Sidebar: Water Policies: Encouraging Conservation
Reducing water consumption isn’t only a matter of implementing progressive policies, regulations, and incentives; it’s also a matter of eliminating regulations that discourage conservation. Many local ordinances make no distinction between graywater (from sinks, showers, and clothes washers) and blackwater (from toilets), requiring all wastewater to be discharged into a sewer system or septic tank. Other local plumbing codes prohibit waterless urinals or mandate water supply pipes to be larger diameter than needed, resulting in excessive waste while occupants wait for hot water to reach the tap.

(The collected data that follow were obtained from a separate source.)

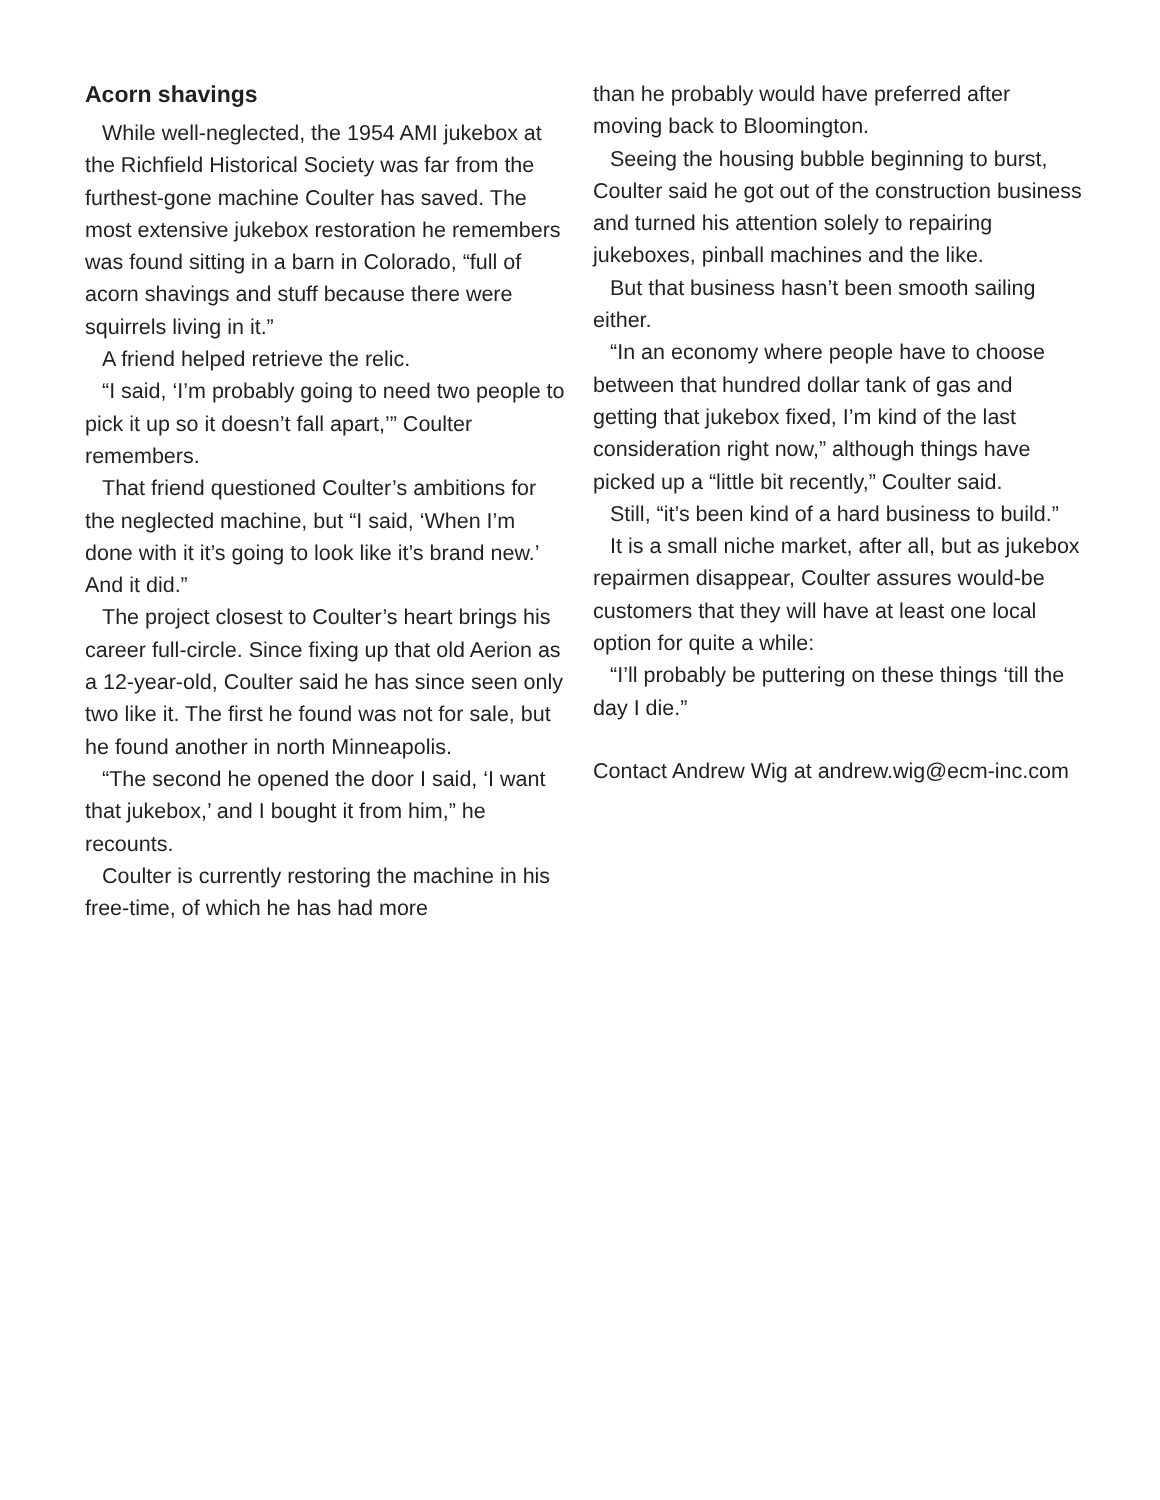Acorn shavings
While well-neglected, the 1954 AMI jukebox at the Richfield Historical Society was far from the furthest-gone machine Coulter has saved. The most extensive jukebox restoration he remembers was found sitting in a barn in Colorado, “full of acorn shavings and stuff because there were squirrels living in it.”
A friend helped retrieve the relic.
“I said, ‘I’m probably going to need two people to pick it up so it doesn’t fall apart,’” Coulter remembers.
That friend questioned Coulter’s ambitions for the neglected machine, but “I said, ‘When I’m done with it it’s going to look like it’s brand new.’ And it did.”
The project closest to Coulter’s heart brings his career full-circle. Since fixing up that old Aerion as a 12-year-old, Coulter said he has since seen only two like it. The first he found was not for sale, but he found another in north Minneapolis.
“The second he opened the door I said, ‘I want that jukebox,’ and I bought it from him,” he recounts.
Coulter is currently restoring the machine in his free-time, of which he has had more
than he probably would have preferred after moving back to Bloomington.
Seeing the housing bubble beginning to burst, Coulter said he got out of the construction business and turned his attention solely to repairing jukeboxes, pinball machines and the like.
But that business hasn’t been smooth sailing either.
“In an economy where people have to choose between that hundred dollar tank of gas and getting that jukebox fixed, I’m kind of the last consideration right now,” although things have picked up a “little bit recently,” Coulter said.
Still, “it’s been kind of a hard business to build.”
It is a small niche market, after all, but as jukebox repairmen disappear, Coulter assures would-be customers that they will have at least one local option for quite a while:
“I’ll probably be puttering on these things ‘till the day I die.”
Contact Andrew Wig at andrew.wig@ecm-inc.com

The biggest offenders, from a water-waste standpoint, are municipal ordinances and homeowner-association rules that require front-yard turf. Some municipalities still enforce ordinances requiring turf on the narrow strip of land between a sidewalk and street, says water conservation expert Thomas Pape, and this turf is “almost impossible to irrigate without overspray and runoff.” Many homeowner associations require 90% turf in front yards, which are almost totally unused today. “The sad truth is,” according to Pape, “the advent of video games, air conditioning, 600 channels of TV, and Internet access has eliminated children playing on turf lawns. Expansive turf lawns are a vestige of the past.” The federal preemption on appliance standards makes it extremely difficult for states to adopt water-efficiency and energy-efficiency standards more stringent than federal standards. “Obtaining an exemption from DOE is a long and costly process, as California has learned,” says Pape.